🤖 AI Summary
This paper addresses optimal quantum sampling over distributed databases, where data is partitioned across multiple machines, each providing only a local oracle for querying the frequency of a single element; the goal is for a central coordinator to efficiently sample from the global joint distribution.
Method: We establish the first theoretical framework for distributed quantum sampling and design both sequential and parallel quantum algorithms achieving optimal query complexity. Our approach leverages quantum amplitude encoding, coordinated distributed oracle queries, and quantum state preparation of probability distributions to enable exact sampling from the global distribution.

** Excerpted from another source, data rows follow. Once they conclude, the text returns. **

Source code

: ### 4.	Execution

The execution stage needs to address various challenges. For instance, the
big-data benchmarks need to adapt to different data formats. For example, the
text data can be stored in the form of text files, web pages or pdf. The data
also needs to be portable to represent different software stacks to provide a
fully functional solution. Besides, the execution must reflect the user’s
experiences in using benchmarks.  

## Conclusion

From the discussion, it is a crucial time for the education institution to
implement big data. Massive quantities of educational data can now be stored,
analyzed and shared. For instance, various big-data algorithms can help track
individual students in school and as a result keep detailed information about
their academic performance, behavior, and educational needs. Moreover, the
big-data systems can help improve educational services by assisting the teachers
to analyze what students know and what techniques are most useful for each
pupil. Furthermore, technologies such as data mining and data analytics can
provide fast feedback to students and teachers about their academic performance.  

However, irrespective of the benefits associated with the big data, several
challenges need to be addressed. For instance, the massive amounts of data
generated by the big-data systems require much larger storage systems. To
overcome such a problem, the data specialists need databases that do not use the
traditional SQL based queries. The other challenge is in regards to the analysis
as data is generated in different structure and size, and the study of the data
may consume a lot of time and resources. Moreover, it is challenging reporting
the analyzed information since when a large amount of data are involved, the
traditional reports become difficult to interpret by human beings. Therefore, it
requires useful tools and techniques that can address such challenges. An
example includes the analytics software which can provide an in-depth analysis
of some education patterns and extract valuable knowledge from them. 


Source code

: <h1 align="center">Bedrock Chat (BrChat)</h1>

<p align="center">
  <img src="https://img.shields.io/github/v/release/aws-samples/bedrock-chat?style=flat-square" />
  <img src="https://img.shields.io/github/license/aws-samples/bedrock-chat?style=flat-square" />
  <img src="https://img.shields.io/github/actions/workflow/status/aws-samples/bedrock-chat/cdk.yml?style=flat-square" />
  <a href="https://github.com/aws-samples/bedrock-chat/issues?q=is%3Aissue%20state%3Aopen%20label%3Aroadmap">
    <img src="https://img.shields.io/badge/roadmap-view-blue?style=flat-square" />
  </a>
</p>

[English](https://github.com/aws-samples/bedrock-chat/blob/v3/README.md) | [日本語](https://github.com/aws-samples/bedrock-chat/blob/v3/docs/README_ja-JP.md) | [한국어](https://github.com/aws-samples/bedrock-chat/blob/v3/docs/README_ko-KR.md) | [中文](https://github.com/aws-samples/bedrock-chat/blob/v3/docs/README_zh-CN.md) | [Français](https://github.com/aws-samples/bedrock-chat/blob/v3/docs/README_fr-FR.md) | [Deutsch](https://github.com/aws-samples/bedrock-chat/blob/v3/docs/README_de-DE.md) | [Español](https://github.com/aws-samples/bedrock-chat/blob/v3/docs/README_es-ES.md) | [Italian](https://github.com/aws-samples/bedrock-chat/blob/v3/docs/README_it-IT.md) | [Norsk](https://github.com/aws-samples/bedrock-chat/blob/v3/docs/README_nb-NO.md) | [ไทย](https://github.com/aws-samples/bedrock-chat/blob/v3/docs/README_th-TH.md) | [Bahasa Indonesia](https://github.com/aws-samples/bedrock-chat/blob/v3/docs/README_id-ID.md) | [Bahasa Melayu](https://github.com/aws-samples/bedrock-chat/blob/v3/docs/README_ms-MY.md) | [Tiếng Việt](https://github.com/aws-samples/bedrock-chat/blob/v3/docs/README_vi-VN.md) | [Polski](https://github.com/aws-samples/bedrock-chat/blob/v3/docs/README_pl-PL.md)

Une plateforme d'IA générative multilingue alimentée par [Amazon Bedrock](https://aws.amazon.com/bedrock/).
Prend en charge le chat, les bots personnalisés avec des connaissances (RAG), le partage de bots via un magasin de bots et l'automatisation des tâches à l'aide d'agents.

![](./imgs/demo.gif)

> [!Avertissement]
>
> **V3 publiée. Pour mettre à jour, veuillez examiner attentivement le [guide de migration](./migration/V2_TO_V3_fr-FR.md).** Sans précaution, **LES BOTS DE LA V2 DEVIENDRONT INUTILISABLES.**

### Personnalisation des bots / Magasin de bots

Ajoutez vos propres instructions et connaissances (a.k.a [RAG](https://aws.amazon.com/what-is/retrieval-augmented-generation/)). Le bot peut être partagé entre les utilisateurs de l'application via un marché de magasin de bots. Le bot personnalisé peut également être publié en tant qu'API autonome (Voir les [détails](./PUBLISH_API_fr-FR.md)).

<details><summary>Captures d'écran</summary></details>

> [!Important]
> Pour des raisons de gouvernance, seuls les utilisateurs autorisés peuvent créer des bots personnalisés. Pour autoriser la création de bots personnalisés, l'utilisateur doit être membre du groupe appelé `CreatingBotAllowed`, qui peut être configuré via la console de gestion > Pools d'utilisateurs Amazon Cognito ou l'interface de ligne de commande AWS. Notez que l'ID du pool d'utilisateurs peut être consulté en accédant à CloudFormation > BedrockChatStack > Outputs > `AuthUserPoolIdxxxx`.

Results: We rigorously prove a tight query lower bound under the oblivious communication model. Crucially, our algorithms drastically reduce reliance on large-scale quantum memory, offering the first theoretically optimal foundational subroutine for distributed quantum computing.
📝 Abstract
Quantum sampling, a fundamental subroutine in numerous quantum algorithms, involves encoding a given probability distribution in the amplitudes of a pure state. Given the hefty cost of large-scale quantum storage, we initiate the study of quantum sampling in a distributed setting. Specifically, we assume that the data is distributed among multiple machines, and each machine solely maintains a basic oracle that counts the multiplicity of individual elements. Given a quantum sampling task, which is to sample from the joint database, a coordinator can make oracle queries to all machines. We focus on the oblivious communication model, where communications between the coordinator and the machines are predetermined. We present both sequential and parallel algorithms: the sequential algorithm queries the machines sequentially, while the parallel algorithm allows the coordinator to query all machines simultaneously. Furthermore, we prove that both algorithms are optimal in their respective settings.